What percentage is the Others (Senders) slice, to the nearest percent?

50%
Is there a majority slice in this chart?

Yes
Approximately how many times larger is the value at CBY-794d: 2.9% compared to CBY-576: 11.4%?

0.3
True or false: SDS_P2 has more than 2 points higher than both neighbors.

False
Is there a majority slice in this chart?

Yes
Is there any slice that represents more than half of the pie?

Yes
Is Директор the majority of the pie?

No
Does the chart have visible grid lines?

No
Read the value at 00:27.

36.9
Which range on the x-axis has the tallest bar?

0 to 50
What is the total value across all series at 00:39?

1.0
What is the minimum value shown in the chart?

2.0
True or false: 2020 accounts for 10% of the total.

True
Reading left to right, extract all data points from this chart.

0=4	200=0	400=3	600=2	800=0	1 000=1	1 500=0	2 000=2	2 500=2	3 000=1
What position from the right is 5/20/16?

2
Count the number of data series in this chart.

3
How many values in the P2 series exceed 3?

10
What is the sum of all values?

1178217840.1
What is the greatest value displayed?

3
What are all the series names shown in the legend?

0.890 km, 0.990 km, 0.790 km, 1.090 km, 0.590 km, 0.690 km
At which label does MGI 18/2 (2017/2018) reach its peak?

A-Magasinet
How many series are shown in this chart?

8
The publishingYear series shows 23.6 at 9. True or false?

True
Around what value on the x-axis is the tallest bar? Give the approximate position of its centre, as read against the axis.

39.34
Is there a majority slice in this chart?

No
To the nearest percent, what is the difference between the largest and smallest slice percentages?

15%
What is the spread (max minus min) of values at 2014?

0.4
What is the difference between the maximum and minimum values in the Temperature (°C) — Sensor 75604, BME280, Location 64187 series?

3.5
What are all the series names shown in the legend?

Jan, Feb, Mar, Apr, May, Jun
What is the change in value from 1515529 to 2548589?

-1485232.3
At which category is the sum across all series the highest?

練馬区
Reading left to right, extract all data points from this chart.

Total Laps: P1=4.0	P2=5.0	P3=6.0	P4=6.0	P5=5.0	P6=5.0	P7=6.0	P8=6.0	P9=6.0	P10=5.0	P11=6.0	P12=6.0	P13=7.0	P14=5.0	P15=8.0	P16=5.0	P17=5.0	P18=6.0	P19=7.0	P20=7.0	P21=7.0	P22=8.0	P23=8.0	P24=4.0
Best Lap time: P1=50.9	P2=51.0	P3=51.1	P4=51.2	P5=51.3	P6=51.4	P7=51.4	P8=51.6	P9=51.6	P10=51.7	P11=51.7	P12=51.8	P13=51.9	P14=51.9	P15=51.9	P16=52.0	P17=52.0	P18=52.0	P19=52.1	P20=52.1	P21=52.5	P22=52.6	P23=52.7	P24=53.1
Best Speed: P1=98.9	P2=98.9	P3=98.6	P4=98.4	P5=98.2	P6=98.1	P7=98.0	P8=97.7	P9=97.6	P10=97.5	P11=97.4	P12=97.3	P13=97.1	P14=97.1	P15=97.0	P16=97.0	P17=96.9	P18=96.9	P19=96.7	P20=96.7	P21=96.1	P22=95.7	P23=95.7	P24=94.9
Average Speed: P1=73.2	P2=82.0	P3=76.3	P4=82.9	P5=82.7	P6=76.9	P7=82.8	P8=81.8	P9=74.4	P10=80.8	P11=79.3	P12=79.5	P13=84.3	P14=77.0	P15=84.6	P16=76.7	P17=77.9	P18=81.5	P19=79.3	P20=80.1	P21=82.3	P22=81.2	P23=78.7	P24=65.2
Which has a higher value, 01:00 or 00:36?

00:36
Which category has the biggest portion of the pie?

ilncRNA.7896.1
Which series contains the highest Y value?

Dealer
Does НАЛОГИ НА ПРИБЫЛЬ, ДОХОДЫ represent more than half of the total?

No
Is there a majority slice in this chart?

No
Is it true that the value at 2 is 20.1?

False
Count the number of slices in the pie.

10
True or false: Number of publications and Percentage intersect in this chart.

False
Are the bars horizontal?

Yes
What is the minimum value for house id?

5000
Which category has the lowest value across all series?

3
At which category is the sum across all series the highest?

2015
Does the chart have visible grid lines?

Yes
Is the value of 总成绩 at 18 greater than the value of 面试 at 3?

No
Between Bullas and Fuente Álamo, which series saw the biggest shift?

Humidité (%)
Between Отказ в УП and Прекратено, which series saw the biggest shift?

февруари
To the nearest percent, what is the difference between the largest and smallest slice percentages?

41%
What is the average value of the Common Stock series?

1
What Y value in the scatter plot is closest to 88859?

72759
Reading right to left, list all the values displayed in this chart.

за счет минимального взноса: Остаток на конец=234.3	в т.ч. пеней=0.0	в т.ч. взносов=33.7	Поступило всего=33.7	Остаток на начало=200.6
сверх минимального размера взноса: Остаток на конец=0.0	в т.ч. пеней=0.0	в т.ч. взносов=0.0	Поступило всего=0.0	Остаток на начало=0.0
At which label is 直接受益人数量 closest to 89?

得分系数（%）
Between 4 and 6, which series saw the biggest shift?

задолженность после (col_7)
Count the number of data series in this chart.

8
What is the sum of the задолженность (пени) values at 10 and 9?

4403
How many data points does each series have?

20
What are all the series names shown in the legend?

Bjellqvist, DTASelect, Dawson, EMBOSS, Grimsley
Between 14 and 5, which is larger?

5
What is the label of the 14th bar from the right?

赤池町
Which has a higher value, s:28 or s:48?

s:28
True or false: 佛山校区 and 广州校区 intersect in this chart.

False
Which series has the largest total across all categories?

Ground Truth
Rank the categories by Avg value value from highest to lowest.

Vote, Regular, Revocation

- Problem to solve: Pull out every row above that contains the string "всего", and treat uppercase and lowercase as different.

- Task result:
за счет минимального взноса: Остаток на конец=234.3	в т.ч. пеней=0.0	в т.ч. взносов=33.7	Поступило всего=33.7	Остаток на начало=200.6
сверх минимального размера взноса: Остаток на конец=0.0	в т.ч. пеней=0.0	в т.ч. взносов=0.0	Поступило всего=0.0	Остаток на начало=0.0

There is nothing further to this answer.